Rodney’s instrumental music often blurs distinctions between harmony and timbre. He loves to explore historical western music (operas by Wagner and Mozart, works by Schumann and Scarlatti) as a point of departure using layering, fragmentation, distillation and distortion to transform musical artifacts into something new. He writes operas and cabaret songs, framing the words to enhance and illuminate both text and subtext.

Rodney remains totally engaged with the sense of possibility that creating music offers – that transcendental experience when the ego disappears and there’s nothing but the music to let him know what to do. (Photo by SD Holman.)


Tender Love is Naomi Aris Horii – voice, bass guitar, synthesizers and Mark Wickstead – guitar, synthesizers, AM radio. They formed in 2018 to create weird noises for the Spatial Poetics installation as part of the Powell Street Festival . All songs are pop songs… art, noise, repetition, minimalism. Damaged.


Saxophonist and composer Darren Williams pushes the limits of improvisation and extended instrumental technique into regions that are “melodic, dark, dramatic, with a sweep and a grace that is almost classical while firmly grounded in post-Coltrane traditions” (David Keenan, Volcanic Tongue, The Wire).

Darren has toured across Canada, having performed with many internationally celebrated musicians including Juno award winning guitarist Gordon Grdina (Canada), Chris Corsano (USA), Mats Gustafsson (Sweden), and Han Bennink (Netherlands.) For over two decades Williams has enjoyed a semi-regular collaboration with guitarist/banjoist Eugene Chadbourne (USA), being featured on Chadbourne’s 2011 album Stop Snoring.
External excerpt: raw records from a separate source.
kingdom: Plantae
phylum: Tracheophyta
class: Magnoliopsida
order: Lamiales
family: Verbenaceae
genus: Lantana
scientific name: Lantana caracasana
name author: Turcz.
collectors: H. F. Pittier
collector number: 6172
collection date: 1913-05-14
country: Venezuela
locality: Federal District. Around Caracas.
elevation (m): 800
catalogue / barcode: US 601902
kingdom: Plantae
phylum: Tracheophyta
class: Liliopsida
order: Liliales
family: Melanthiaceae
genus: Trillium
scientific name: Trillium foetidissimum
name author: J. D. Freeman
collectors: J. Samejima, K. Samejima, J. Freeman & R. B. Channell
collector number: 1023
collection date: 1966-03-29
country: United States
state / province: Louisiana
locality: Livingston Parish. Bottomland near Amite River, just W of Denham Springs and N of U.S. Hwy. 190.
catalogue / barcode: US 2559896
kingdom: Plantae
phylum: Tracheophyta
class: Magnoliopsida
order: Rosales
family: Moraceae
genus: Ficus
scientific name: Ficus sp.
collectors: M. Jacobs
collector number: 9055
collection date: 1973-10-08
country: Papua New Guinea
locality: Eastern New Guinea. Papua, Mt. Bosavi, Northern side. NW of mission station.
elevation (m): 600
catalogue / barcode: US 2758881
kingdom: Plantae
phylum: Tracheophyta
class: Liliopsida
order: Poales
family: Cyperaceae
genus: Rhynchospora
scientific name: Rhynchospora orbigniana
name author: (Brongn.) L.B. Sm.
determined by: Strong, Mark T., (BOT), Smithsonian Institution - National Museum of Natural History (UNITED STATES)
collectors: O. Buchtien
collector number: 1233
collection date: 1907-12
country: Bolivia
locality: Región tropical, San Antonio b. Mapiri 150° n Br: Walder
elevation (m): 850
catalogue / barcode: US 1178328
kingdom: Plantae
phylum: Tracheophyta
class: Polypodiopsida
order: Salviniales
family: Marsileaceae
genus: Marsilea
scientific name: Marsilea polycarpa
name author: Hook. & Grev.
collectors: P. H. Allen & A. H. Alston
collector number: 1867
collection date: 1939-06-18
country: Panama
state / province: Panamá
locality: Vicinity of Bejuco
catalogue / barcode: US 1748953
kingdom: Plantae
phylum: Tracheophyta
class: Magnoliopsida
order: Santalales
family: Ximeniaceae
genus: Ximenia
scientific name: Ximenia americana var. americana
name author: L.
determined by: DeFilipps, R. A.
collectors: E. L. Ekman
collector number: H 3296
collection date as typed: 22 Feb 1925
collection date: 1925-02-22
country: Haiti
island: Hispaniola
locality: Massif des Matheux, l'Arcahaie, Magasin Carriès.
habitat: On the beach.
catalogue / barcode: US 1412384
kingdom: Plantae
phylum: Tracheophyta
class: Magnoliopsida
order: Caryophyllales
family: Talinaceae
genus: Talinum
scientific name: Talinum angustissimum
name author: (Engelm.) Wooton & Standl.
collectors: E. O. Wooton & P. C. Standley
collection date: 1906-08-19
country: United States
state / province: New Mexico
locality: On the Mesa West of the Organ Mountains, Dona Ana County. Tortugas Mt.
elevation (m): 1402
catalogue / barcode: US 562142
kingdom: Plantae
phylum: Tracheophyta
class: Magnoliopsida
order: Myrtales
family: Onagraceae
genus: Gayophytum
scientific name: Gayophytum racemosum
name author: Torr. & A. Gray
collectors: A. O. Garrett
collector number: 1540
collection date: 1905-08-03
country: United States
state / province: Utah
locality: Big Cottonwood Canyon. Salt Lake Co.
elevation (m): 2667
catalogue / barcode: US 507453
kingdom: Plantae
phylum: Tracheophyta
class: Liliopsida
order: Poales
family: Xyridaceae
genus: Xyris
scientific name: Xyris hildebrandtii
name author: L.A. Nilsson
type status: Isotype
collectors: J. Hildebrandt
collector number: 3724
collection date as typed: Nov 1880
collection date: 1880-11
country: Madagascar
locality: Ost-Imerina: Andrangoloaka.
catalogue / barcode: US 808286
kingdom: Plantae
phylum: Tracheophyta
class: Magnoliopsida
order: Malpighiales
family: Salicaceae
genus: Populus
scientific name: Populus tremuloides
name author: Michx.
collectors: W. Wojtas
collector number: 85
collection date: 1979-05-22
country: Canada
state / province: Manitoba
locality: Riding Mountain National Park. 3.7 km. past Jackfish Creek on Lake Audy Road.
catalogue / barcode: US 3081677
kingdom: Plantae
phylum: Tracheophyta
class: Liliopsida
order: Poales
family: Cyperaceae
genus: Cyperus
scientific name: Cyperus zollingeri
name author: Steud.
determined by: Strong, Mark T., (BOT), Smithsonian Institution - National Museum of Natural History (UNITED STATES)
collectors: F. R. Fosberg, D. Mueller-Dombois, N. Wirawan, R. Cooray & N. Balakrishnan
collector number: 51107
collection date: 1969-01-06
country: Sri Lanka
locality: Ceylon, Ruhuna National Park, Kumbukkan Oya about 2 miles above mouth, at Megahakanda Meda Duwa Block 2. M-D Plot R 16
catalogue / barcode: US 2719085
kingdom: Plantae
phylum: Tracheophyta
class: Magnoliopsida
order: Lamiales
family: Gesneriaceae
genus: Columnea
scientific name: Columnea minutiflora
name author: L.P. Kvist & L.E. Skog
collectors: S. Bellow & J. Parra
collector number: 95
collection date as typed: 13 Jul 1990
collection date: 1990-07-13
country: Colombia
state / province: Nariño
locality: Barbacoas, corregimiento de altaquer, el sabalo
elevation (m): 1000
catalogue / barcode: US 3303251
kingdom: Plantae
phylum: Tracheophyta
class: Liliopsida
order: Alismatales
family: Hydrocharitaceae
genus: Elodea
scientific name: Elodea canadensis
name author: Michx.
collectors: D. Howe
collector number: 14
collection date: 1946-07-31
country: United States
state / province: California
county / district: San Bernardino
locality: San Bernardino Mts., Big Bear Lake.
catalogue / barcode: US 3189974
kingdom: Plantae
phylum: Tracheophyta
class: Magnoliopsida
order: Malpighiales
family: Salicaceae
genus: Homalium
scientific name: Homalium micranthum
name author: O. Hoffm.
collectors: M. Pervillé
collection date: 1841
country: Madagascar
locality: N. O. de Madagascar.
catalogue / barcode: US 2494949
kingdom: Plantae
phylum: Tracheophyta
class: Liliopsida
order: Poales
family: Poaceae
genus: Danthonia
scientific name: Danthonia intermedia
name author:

Williams is involved in numerous ensembles and projects, notably as one third of the Branchroot Ensemble which released their debut album Far From the Tree in 2023, as well as co-leading the free jazz quintet Robots On Fire which performed at the Vancouver International Jazz Festival. In 2013 Williams released his critically acclaimed solo album Reed, and a second solo album entitled Musical Idiot on The Infidels Jazz label in early 2024. Both albums are collections of original works by Williams for unaccompanied tenor saxophone; intersecting composition, improvisation, extended instrumental technique, and physical endurance.

Darren holds a BFA in music performance from York University and has studied with Casey Sokol, David Mott, Craig Thomson, George Lewis, and François Houle.